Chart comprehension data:

----------

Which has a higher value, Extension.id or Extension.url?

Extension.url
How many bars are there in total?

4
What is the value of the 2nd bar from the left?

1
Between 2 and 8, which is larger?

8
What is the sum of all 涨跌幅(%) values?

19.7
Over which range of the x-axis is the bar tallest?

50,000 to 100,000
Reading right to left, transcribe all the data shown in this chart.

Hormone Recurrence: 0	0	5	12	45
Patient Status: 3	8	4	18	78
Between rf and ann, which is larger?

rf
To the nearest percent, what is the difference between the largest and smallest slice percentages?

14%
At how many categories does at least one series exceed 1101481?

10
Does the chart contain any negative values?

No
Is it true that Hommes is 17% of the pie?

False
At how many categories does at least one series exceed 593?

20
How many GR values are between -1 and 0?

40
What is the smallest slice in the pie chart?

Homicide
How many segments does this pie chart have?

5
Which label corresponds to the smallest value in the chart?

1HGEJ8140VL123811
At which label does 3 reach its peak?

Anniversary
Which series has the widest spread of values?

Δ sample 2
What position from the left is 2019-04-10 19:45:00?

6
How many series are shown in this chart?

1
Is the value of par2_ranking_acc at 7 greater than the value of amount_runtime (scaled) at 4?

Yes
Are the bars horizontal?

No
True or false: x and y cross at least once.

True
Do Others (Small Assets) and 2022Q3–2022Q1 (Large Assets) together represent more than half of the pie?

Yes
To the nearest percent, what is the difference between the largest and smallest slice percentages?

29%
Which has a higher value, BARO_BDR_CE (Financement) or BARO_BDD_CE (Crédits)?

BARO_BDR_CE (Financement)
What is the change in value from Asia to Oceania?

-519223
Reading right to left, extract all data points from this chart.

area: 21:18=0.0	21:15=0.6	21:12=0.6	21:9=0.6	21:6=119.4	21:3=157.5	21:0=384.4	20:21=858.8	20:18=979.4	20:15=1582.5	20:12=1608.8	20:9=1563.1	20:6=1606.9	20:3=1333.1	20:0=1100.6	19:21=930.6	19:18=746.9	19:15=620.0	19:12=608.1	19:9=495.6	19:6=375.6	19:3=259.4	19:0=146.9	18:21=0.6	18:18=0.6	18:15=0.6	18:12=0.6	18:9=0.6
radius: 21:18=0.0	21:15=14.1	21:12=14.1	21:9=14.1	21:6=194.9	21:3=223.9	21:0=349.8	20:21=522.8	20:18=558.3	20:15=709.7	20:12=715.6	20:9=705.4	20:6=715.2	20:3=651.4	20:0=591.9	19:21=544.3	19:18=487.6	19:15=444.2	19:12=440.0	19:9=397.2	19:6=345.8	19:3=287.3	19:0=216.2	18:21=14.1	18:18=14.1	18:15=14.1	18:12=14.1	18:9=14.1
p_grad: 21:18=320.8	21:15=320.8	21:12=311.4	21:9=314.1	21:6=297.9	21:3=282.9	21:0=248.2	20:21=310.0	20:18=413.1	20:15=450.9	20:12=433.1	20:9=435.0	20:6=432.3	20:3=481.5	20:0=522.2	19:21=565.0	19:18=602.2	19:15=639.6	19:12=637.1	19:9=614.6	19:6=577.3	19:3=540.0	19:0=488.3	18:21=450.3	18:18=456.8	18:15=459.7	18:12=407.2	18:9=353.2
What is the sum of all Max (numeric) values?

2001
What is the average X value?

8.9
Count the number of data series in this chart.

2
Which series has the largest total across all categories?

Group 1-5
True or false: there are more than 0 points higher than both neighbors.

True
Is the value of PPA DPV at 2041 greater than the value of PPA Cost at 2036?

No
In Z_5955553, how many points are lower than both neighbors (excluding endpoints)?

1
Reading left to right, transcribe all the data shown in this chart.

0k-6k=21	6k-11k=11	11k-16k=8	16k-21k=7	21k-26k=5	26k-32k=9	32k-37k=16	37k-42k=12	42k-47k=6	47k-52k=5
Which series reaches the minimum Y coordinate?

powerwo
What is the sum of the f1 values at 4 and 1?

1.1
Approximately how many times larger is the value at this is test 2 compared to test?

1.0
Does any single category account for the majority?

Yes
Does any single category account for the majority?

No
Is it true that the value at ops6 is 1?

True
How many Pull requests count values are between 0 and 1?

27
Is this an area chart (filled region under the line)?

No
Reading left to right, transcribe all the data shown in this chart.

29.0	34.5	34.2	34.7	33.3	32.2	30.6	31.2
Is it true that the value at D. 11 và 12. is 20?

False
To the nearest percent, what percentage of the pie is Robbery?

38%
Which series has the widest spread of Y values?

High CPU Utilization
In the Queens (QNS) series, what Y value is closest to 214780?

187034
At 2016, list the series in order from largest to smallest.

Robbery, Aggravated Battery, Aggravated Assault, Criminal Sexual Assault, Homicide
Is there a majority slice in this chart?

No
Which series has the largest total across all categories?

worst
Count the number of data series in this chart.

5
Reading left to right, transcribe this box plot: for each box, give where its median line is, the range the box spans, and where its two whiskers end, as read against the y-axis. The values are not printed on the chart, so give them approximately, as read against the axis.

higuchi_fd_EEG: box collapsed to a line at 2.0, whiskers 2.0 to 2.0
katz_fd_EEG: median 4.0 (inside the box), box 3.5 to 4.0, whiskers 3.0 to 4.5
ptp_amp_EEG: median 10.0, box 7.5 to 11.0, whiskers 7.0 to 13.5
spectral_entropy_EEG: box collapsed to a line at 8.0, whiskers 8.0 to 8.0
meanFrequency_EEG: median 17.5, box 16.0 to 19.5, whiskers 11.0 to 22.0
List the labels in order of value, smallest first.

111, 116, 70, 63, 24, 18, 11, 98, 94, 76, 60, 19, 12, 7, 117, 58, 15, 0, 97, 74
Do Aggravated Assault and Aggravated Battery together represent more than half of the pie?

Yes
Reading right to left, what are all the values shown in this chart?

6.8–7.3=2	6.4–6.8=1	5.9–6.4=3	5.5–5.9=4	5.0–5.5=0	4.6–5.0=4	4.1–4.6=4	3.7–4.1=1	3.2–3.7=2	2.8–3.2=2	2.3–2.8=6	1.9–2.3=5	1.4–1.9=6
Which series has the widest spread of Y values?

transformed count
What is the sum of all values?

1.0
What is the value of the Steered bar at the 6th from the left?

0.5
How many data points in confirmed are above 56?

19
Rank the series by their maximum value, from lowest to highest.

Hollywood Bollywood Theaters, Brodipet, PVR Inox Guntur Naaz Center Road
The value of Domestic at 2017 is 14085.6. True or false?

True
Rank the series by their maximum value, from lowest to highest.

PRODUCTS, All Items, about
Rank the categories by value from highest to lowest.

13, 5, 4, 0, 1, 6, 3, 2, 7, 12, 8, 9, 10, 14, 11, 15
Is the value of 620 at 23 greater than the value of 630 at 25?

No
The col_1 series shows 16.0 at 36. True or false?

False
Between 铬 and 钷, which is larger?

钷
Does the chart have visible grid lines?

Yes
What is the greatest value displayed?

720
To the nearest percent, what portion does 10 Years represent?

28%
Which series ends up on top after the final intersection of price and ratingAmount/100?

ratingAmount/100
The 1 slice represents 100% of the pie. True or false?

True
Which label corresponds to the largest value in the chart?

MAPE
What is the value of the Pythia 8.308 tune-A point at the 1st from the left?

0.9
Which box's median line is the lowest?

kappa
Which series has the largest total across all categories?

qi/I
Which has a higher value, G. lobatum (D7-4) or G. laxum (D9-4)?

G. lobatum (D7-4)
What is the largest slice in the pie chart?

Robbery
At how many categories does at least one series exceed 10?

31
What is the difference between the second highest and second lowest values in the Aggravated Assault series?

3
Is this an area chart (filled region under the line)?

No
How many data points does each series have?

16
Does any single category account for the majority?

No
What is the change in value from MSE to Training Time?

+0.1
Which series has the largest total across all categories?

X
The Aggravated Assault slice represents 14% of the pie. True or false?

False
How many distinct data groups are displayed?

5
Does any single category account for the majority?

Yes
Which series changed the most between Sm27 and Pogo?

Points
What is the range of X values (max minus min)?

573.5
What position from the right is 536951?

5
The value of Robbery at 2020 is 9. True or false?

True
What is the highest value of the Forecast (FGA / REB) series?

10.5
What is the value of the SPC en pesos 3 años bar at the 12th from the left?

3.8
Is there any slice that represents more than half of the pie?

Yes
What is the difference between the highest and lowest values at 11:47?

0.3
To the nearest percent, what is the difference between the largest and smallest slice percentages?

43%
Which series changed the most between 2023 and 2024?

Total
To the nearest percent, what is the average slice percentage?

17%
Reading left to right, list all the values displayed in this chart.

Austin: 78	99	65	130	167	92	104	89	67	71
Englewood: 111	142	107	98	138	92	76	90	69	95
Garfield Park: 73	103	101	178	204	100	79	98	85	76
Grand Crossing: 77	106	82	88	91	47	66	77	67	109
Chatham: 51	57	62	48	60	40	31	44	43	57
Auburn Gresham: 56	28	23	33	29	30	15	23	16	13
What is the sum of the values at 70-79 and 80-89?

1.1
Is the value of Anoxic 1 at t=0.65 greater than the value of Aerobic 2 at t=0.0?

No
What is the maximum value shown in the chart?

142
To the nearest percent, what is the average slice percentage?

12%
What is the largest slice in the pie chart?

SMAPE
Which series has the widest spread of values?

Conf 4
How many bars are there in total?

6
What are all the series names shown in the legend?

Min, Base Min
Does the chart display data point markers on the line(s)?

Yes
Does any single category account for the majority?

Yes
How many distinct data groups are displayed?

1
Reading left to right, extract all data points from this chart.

----------

**Exercise:**
State how many lines of the chart comprehension data above contain the string "least", treating uppercase and lowercase as different. Give only the number.

**Reply to the task:**
4